Island: Erdbeben Mb 3,8 unter Katla

Erdbebenschwarm unter dem Mýrdalsjökull: Mb 3,8 erschüttert Katla-Vulkan

Unter dem isländischen Gletscher Mýrdalsjökull, der den mächtigen Vulkan Katla bedeckt, gab es gestern einen weiteren Erdbebenschwarm, der sich aus 20 Einzelbeben zusammensetzt, die sich in den letzten 48 Stunden ereignet haben. einige der Beben hatten nur 50% Signalqualität und werden in der Shakemap nicht angezeigt. Das stärkste Beben hatte eine Magnitude von 3,8. Zudem gab es neun weitere Beben zwischen Magnitude 1 und 2. Die übrigen Erschütterungen blieben unter Magnitude 1. Das stärkste Beben wurde am Mittwoch um 19:25 Uhr Ortszeit registriert. Nach Angaben von IMO handelte es sich um das stärkste Erdbeben in diesem Gebiet seit Ende Januar 2026, als dort zuletzt ein Ereignis der Magnitude 3,0 gemessen wurde.

Die Hypozentren konzentrieren sich überwiegend auf den zentralen Bereich der Katla-Caldera zwischen Hábunga und Goðabunga. Die meisten Erdbeben lagen in Tiefen zwischen 3 und 8 Kilometern, einige wurden aber auch mit einer Tiefe von 0 Kilometern katalogisiert, was Meeresspiegelniveau bedeutet. Allerdings können die automatischen Auswertungen auch zu falschen Werten führen, die später korrigiert werden. Wahrscheinlich handelt es sich um Unsicherheiten bei der Tiefenbestimmung aufgrund der komplexen Geologie und der mächtigen Eiskappe.
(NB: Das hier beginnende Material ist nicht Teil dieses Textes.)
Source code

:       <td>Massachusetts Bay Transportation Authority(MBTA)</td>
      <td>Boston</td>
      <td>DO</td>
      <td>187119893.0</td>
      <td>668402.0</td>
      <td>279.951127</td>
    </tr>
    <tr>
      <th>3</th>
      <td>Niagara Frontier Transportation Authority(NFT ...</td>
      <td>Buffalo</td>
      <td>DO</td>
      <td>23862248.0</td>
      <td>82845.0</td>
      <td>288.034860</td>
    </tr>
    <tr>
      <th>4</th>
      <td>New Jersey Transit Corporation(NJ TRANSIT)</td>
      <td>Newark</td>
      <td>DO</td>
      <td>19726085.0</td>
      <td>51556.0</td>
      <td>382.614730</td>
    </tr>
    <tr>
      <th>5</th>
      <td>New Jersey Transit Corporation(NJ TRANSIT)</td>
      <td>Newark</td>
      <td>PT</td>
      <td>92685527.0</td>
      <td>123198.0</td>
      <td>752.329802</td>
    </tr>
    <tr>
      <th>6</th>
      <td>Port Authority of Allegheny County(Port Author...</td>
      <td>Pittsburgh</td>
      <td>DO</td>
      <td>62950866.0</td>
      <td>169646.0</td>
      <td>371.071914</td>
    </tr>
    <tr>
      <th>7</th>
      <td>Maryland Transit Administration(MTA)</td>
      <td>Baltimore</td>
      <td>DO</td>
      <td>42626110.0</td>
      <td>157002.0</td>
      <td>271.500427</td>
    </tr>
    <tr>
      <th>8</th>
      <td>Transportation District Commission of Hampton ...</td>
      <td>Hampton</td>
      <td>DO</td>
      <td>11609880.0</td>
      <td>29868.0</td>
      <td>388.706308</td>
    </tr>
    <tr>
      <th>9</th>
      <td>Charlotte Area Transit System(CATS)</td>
Viele der Beben manifestierten sich am Mittwochabend innerhalb weniger Minuten. Solche Schwärme sind typisch für Spannungsumlagerungen im Vulkangebäude oder für Bewegungen hydrothermaler Fluide. Ein eindeutiger Hinweis auf einen aufsteigenden Magmengang lässt sich aus den vorliegenden Daten nicht ableiten. Es ist aber bekannt, dass es unter Katla eine Magmaakkumulation gibt. Bodendeformationsmessungen zeigen immer wieder schwankende Werte und lassen sich nicht eindeutig zuordnen, was ebenfalls der mächtigen Eisbedeckung geschuldet ist. Momentan zeigen die GPS-Daten eine Bodenhebung von ca. 2 Zentimetern an.

Die Katla zählt zu den aktivsten und gleichzeitig gefährlichsten Vulkanen Islands. Ihr Ausbruchspotenzial ist vor allem deshalb hoch, weil sich unter dem mehrere hundert Meter dicken Mýrdalsjökull große Mengen Schmelzwasser ansammeln können. Kommt es zu einer Eruption, drohen gewaltige Gletscherläufe (Jökulhlaups), die innerhalb kurzer Zeit weite Teile der Südküste überfluten können.

Im Svartsengigebiet gibt es weiterhin nur wenige Erdbeben. Die Bodenhebung setzt sich aller Wahrscheinlichkeit nach weiter fort – ungenaue Messungen der letzten Tage erschweren die Interpretation der Daten.